## QUOTED PASSAGE:

----

W3C home > Mailing lists > Public > ietf-http-wg@w3.org > October to December 2013

Re: A proposal

From: Willy Tarreau <w@1wt.eu>
Date: Wed, 20 Nov 2013 02:41:10 +0100
To: Mark Nottingham <mnot@mnot.net>
Cc: HTTP Working Group <ietf-http-wg@w3.org>, Roy Fielding <fielding@gbiv.com>, Stephen Farrell <stephen.farrell@cs.tcd.ie>, Poul-Henning Kamp <phk@phk.freebsd.dk>, Mike Belshe <mike@belshe.com>
Message-ID: <20131120014110.GD22150@1wt.eu>
On Wed, Nov 20, 2013 at 12:25:58PM +1100, Mark Nottingham wrote:
> Gentlemen,
> 
> This thread is off-topic for this list, as per
> <http://www.w3.org/mid/21ACB8E5-BC29-4725-8333-7B96E3364AE9@mnot.net>. Please
> focus on proposing text for the spec.

You're perfectly right Mark.

And I think that Roy provided a few very very good points. In
order to add some privacy, we need to make it easier and safer
to use proxies.

----

## EXTRACTED DATA:
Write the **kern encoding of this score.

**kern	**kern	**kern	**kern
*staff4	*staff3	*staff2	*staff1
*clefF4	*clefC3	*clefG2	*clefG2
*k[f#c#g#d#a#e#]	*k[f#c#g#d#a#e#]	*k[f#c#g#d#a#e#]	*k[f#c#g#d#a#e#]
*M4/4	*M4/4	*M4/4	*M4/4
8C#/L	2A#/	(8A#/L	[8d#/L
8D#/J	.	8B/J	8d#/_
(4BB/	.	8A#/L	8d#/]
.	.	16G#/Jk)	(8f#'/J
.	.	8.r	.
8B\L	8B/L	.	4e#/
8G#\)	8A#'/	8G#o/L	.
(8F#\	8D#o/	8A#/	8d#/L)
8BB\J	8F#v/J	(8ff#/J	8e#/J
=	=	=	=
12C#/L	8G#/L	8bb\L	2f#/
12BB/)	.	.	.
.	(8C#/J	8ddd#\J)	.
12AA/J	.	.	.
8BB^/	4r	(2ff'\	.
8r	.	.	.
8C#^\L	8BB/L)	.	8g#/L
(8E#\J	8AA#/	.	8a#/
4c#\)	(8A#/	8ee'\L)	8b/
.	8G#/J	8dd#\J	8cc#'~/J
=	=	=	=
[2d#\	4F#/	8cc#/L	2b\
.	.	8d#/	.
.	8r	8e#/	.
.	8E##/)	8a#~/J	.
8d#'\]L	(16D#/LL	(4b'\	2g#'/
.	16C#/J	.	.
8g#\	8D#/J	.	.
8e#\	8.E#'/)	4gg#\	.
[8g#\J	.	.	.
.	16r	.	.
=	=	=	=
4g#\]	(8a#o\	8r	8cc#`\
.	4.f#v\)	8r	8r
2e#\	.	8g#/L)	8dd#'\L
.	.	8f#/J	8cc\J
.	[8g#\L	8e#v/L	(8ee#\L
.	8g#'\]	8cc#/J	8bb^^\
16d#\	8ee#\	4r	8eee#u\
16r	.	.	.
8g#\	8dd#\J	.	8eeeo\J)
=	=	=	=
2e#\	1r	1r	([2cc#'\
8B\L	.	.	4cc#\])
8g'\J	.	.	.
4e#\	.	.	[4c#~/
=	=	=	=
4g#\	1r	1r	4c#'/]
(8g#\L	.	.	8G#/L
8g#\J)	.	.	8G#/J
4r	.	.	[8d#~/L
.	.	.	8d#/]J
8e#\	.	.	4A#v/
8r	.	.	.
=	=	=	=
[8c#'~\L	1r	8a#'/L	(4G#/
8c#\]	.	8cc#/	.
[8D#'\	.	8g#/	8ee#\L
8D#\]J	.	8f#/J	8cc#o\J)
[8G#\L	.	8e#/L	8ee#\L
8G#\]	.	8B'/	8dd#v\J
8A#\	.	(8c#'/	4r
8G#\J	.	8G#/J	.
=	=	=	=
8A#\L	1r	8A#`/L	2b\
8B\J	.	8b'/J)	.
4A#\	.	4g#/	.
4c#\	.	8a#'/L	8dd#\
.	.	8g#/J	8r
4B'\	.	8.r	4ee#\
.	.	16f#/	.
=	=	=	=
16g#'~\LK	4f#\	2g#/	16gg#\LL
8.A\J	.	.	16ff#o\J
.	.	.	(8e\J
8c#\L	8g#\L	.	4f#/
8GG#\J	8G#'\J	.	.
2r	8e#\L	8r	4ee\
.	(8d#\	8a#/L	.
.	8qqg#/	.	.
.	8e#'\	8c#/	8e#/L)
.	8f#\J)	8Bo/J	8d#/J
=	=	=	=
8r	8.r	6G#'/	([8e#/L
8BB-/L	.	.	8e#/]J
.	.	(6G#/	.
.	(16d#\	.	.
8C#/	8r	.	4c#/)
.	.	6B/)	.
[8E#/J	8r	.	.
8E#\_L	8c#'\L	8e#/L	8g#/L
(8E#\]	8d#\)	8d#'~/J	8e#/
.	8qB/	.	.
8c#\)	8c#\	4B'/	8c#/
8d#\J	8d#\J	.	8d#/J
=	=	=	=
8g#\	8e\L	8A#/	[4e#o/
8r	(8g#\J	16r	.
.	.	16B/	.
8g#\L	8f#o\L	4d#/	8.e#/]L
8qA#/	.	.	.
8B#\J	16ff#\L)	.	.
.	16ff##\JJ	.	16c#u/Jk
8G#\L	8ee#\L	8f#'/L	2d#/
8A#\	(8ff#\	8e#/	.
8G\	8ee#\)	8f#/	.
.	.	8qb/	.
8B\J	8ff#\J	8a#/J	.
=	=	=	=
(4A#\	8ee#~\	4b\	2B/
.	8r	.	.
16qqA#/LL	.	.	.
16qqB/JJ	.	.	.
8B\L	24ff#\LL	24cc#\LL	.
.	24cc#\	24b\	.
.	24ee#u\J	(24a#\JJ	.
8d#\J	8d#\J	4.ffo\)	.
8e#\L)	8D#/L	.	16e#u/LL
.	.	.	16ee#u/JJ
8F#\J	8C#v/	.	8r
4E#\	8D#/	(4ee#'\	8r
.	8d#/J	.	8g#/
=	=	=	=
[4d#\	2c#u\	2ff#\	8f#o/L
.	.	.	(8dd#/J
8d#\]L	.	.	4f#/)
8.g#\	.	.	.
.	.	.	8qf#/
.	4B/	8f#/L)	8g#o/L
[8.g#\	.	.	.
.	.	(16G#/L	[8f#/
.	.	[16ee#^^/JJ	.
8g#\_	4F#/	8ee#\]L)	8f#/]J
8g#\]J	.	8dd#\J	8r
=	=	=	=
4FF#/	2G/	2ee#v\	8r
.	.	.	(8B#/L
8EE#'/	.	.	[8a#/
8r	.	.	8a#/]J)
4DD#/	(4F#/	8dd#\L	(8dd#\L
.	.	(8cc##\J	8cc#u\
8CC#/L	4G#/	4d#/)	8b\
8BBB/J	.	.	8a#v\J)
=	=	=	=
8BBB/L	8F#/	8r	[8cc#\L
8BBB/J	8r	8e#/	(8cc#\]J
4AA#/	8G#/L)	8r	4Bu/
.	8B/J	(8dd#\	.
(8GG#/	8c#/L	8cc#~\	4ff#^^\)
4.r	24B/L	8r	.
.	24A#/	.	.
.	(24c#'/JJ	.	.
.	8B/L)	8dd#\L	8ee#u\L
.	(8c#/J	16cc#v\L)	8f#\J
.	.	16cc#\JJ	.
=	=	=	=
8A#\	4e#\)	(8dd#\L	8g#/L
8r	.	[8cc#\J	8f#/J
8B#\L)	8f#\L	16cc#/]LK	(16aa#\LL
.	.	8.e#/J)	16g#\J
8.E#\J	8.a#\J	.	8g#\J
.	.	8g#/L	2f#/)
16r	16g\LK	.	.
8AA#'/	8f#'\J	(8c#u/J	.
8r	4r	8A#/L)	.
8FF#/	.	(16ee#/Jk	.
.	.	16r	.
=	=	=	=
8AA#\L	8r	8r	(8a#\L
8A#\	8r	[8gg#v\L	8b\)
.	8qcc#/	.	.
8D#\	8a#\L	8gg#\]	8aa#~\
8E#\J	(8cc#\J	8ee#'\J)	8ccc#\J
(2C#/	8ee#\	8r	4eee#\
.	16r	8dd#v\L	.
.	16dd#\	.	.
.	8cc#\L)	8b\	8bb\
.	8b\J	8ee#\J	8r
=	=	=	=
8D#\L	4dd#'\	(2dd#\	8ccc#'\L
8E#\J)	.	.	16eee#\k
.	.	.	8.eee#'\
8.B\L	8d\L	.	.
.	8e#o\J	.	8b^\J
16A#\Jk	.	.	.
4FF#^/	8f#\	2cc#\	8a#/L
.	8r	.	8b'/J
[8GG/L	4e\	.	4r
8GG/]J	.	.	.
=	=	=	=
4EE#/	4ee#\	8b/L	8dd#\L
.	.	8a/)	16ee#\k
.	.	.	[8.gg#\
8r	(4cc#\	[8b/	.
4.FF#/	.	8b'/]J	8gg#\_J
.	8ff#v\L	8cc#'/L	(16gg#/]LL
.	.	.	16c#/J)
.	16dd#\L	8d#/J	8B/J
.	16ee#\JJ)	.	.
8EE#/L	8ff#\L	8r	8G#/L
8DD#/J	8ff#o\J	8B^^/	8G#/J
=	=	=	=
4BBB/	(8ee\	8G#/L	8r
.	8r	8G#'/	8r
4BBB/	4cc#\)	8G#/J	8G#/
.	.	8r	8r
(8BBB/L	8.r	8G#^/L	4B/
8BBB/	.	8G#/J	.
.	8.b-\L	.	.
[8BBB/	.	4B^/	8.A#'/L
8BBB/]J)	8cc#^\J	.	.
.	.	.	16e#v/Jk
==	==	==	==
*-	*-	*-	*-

----

## AIM OF THE TASK:
Continue the mailing-list reply above on privacy and proxies, starting after its last sentence.

## TASK OUTPUT:
So let's loop back to one of the very old points about tls+auth for
proxies. This will significantly improve the ability to use anonymisers
and to use them safely. Without even the SNI or destination address
being useful (right now the SNI is carried over clear text even
through proxies).

That way we can have end users safely connect to well known anonymisers
without anyone being able to get anything from that conversation, to
the same extents as what the pro-TLS guys expect from full TLS to
servers.

I know it has been discussed many times in the past, but let's bring
that again on the table so that "people don't die anymore". Secure,
trusted proxies are *the* solution to solve the privacy issues that
make some people insist so much on having TLS. Let's just have it
towards the right place.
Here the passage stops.